Nearly 25 drugs belonging to six drug classes have been licensed for treating HIV-1. In previously untreated individuals infected with drug susceptible HIV-1, combinations of three drugs from two drug classes leads to prolonged virus suppression. However, because HIV cannot be eradicated from its proviral DNA reservoir lifelong therapy is necessary. Prolonged therapy carries the risk that periods of nonadherence will lead to the selection of drug-resistance variants. This risk is particularly high in low-income countries where interruptions in drug supply occur, the regimens used have lower genetic barriers to resistance than those used in high-income countries, and laboratory monitoring is less intensive. Continued research is therefore required to develop fixed-dose drug combinations with high genetic barriers to resistance that can be administered safely for long periods of time.

Although the fewest therapeutic options are available for treating HBV, it is the only virus in this review for which monotherapy—with either ETV or TDF—is capable of fully suppressing virus replication for many years in previously untreated persons. HBV has generally not been considered eradicatable because of its cccDNA form. However, eradication will be attempted by studies that combine pegylated IFN-α and other investigational IFN formulations with the two most potent NRTIs—ETV and TDF.

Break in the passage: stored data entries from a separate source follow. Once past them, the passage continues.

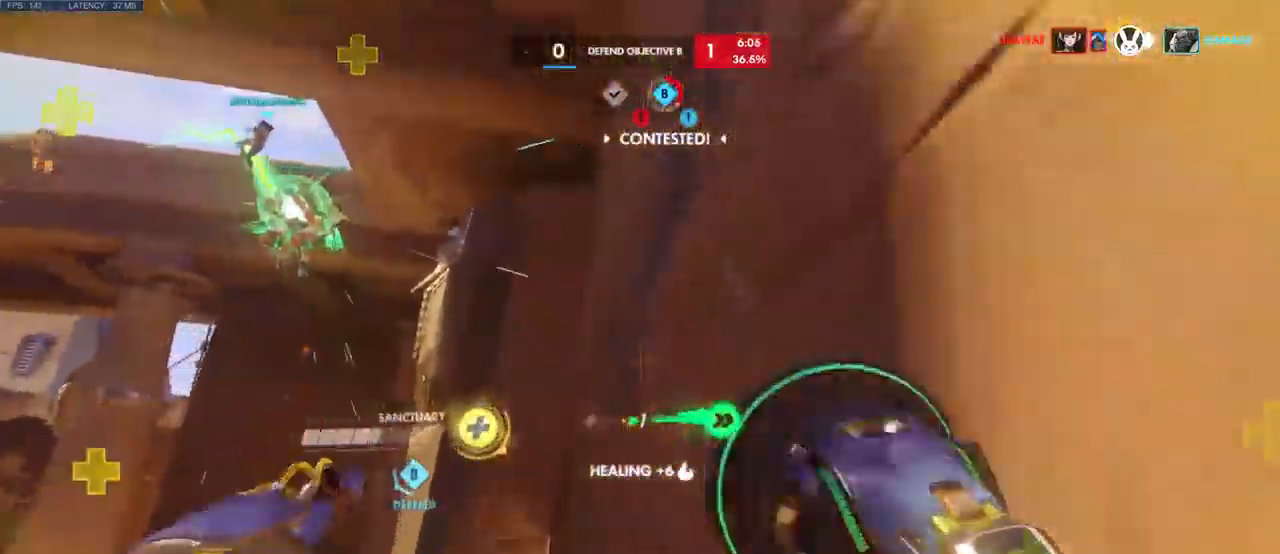
{"keys": ["space", "w"], "mouse": [], "events": [[66, "space", "up"], [283, "space", "down"], [400, "space", "up"], [500, "space", "down"]]}
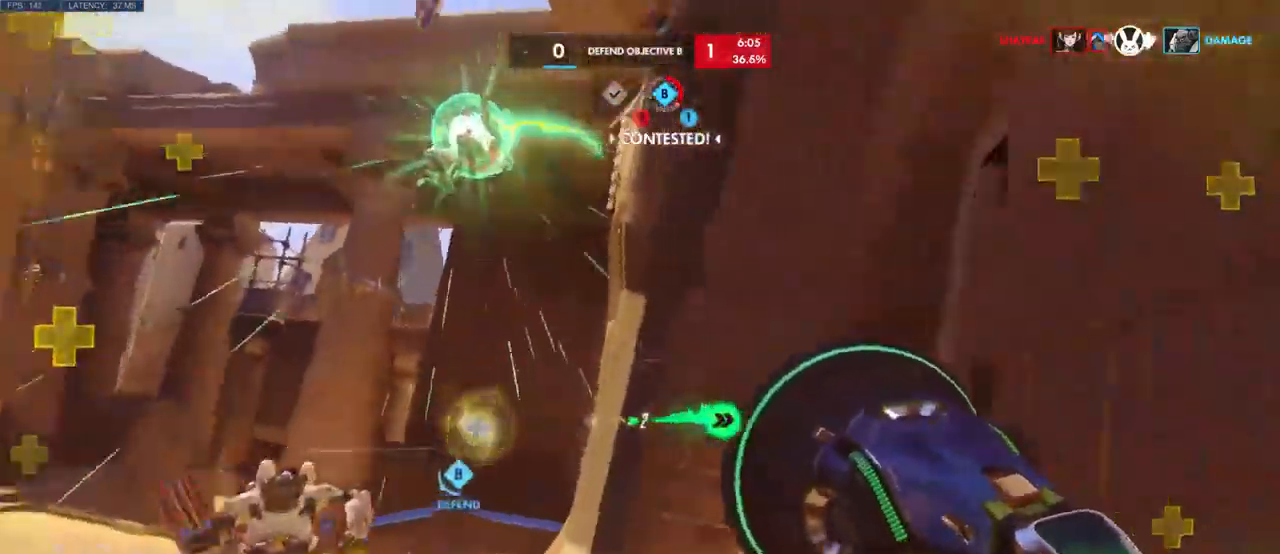
{"keys": ["w"], "mouse": [], "events": [[16, "ctrl", "down"], [33, "ctrl", "up"], [100, "space", "up"], [250, "e", "down"], [350, "e", "up"], [416, "e", "down"], [500, "e", "up"]]}
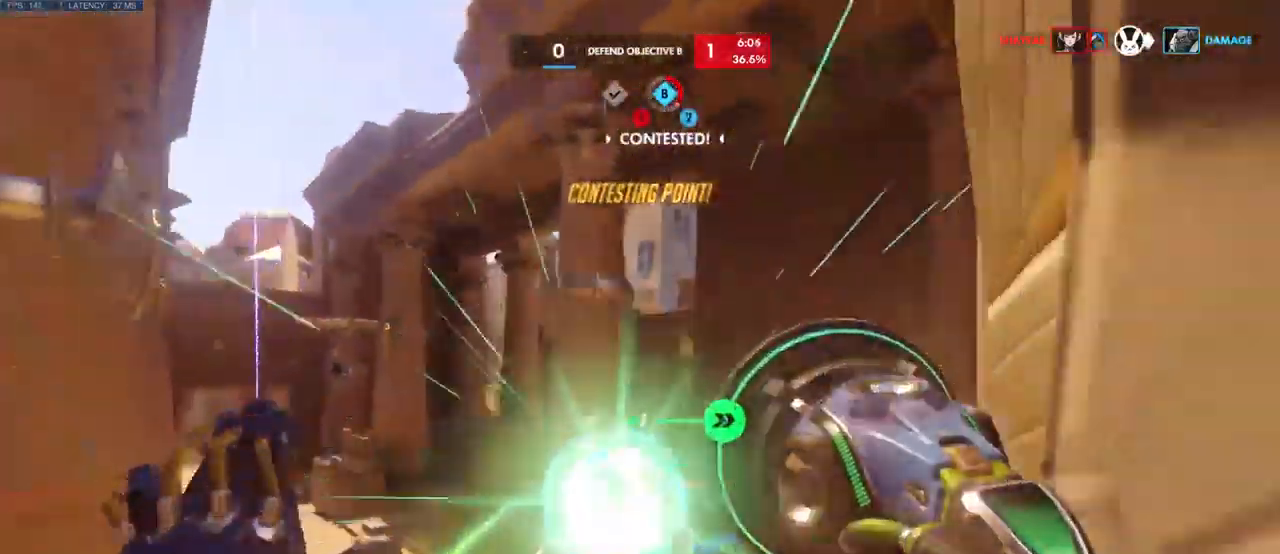
{"keys": ["d"], "mouse": []}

The first two small molecule HCV inhibitors may be licensed in 2011 and many more are likely to follow in the next decade. The introduction of new inhibitors will increase the frequency of virological cures and reduce HCV morbidity and mortality. It will also lead to widespread acquired drug resistance among the patients who do not achieve sustained virologic response. However, as the number of licensed new non-cross-resistant inhibitors increases, virological failure will decrease in frequency, salvage regimens will be available for patients with resistance to the first generations of small molecule inhibitors, and IFN-sparing regimens will be increasingly used.